No single layer is enough. Rate limiting won't stop an attacker with a valid API key from making authorized-but-malicious requests within the limit. Authentication won't stop a distributed attack from thousands of IPs. You need all the layers working together.

What's Next

Now that you understand rate limiting, here's what to learn next:

• API Authentication Guide — Rate limiting controls how much someone can do. Authentication controls who can do it. These two are always paired together.
• API Security Best Practices — The complete picture of securing your AI-built API, including HTTPS, input validation, CORS, and more.
• What Is Docker? — If you're deploying your rate-limited API, Docker is likely involved. Understanding containers helps you configure things like trust proxy correctly.
• What Are Stripe Webhooks? — Payment processing is one of the most common use cases where rate limiting and API security intersect. Stripe's own rate limits affect how you build webhook handlers.
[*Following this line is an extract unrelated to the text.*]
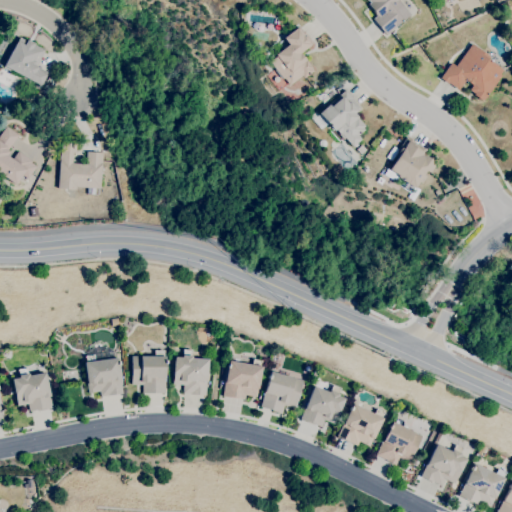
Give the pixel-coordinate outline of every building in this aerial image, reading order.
[(385,34),(372,19),(375,16),(373,13),(374,12),(367,4),(370,2),(368,0),(397,0),(409,14),(385,34)] [(448,8),(444,1),(445,0),(453,0),(455,3),(448,8)] [(289,85),(284,78),(282,79),(269,61),(276,56),(274,54),(288,44),(283,37),(297,27),(301,32),(303,31),(312,43),(298,54),(300,53),(304,59),(305,58),(312,67),(311,68),(313,70),(303,78),(301,75),(289,85)] [(39,85),(11,70),(10,71),(2,67),(19,37),(26,40),(26,39),(45,49),(36,66),(37,67),(36,69),(45,74),(39,85)] [(481,100),(472,94),(474,93),(469,89),(472,84),(471,84),(471,85),(465,80),(458,90),(448,83),(447,84),(439,78),(450,63),(455,66),(472,43),(489,56),(488,59),(503,70),(500,74),(502,75),(483,100),(482,99),(481,100)] [(49,95),(41,91),(44,84),(52,88),(49,95)] [(352,147),(343,137),(341,139),(333,131),(336,129),(333,131),(318,113),(344,89),(352,97),(350,99),(359,108),(354,114),(364,126),(362,127),(364,129),(358,135),(361,139),(352,147)] [(14,184),(0,173),(0,134),(6,126),(18,135),(7,150),(9,151),(6,155),(12,159),(18,151),(31,161),(30,162),(36,166),(27,178),(22,174),(14,184)] [(414,188),(397,177),(398,176),(388,169),(398,154),(395,152),(406,136),(424,149),(421,153),(425,156),(426,155),(437,162),(430,173),(426,170),(424,174),(426,176),(421,184),(418,182),(414,188)] [(75,190),(57,188),(60,142),(75,143),(75,153),(72,153),(71,163),(85,164),(86,152),(102,153),(100,188),(75,186),(75,190)] [(361,154),(356,149),(361,144),(366,149),(361,154)] [(380,184),(376,181),(379,176),(384,180),(380,184)] [(205,395),(190,394),(190,393),(182,392),(183,385),(172,384),(174,356),(181,357),(181,354),(181,349),(191,349),(190,358),(207,359),(205,395)] [(165,392),(142,393),(142,385),(130,385),(130,355),(154,355),(154,350),(163,350),(163,356),(164,356),(165,392)] [(99,397),(98,391),(88,392),(83,362),(85,361),(84,356),(93,355),(94,361),(117,357),(122,393),(99,397)] [(244,400),(221,396),(228,360),(251,365),(252,359),(263,361),(256,397),(245,395),(244,400)] [(29,412),(27,403),(17,406),(16,403),(11,379),(18,377),(18,375),(19,375),(17,369),(26,367),(27,375),(44,372),(52,407),(29,412)] [(281,413),(260,407),(270,371),(280,374),(281,370),(288,372),(287,376),(301,380),(293,408),(284,405),(281,413)] [(321,427),(313,424),(313,425),(299,419),(312,386),(328,392),(331,384),(340,388),(337,396),(344,398),(334,424),(324,420),(321,427)] [(369,447),(358,441),(356,446),(336,436),(351,403),(373,413),(375,409),(384,413),(369,447)] [(395,466),(386,461),(386,460),(375,454),(395,416),(403,421),(401,425),(422,436),(408,462),(399,457),(395,466)] [(441,486),(434,483),(433,483),(419,476),(435,444),(450,451),(454,444),(463,448),(459,456),(465,459),(453,484),(444,479),(441,486)] [(489,506),(479,501),(478,505),(458,496),(473,463),(494,473),(496,468),(505,473),(489,506)] [(511,511),(496,511),(511,481),(511,511)]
Frequently Asked Questions

What is rate limiting in simple terms?

Rate limiting is a rule that says "each user (or IP address) can only make X requests to my API in Y amount of time." For example, 100 requests per minute. If someone exceeds that limit, the server stops responding to them temporarily instead of processing every single request. It's like a bouncer at a bar — once you've had enough, you're cut off for a while.

Why doesn't AI add rate limiting when it builds my API?

AI tools like ChatGPT and Claude are optimized to give you working code that does what you asked. When you say "build me an API," they focus on making the endpoints work correctly. Rate limiting is a production concern — it's about what happens when real users (or attackers) hit your API at scale. AI doesn't think about abuse scenarios unless you specifically ask. That's why you need to explicitly prompt: "Add rate limiting to protect against abuse."

What happens if I don't add rate limiting to my API?

Without rate limiting, anyone can send thousands of requests per second to your API. This can crash your server, spike your cloud hosting bill (especially on pay-per-request platforms like Vercel or AWS Lambda), let attackers brute-force passwords or API keys, scrape all your data, and overwhelm your database. A single person with a simple script can take down an unprotected API in seconds.

What's the difference between rate limiting and authentication?

Authentication checks who is making the request (are you logged in? do you have a valid API key?). Rate limiting checks how many requests someone is making, regardless of who they are. You need both. Authentication without rate limiting means a logged-in user can still abuse your API. Rate limiting without authentication means you can throttle requests but can't identify who's making them. They work together as layers of API security.

How do I choose the right rate limit numbers?

Start conservative and adjust based on real usage. A good starting point for most AI-built APIs: 100 requests per 15 minutes for general endpoints, 5–10 requests per 15 minutes for login/auth endpoints, and 20–30 requests per minute for API-key-authenticated routes. Monitor your logs for a week. If legitimate users are getting blocked (429 errors), increase the limits. If you're seeing suspicious traffic patterns, tighten them. There's no universal perfect number — it depends on what your API does.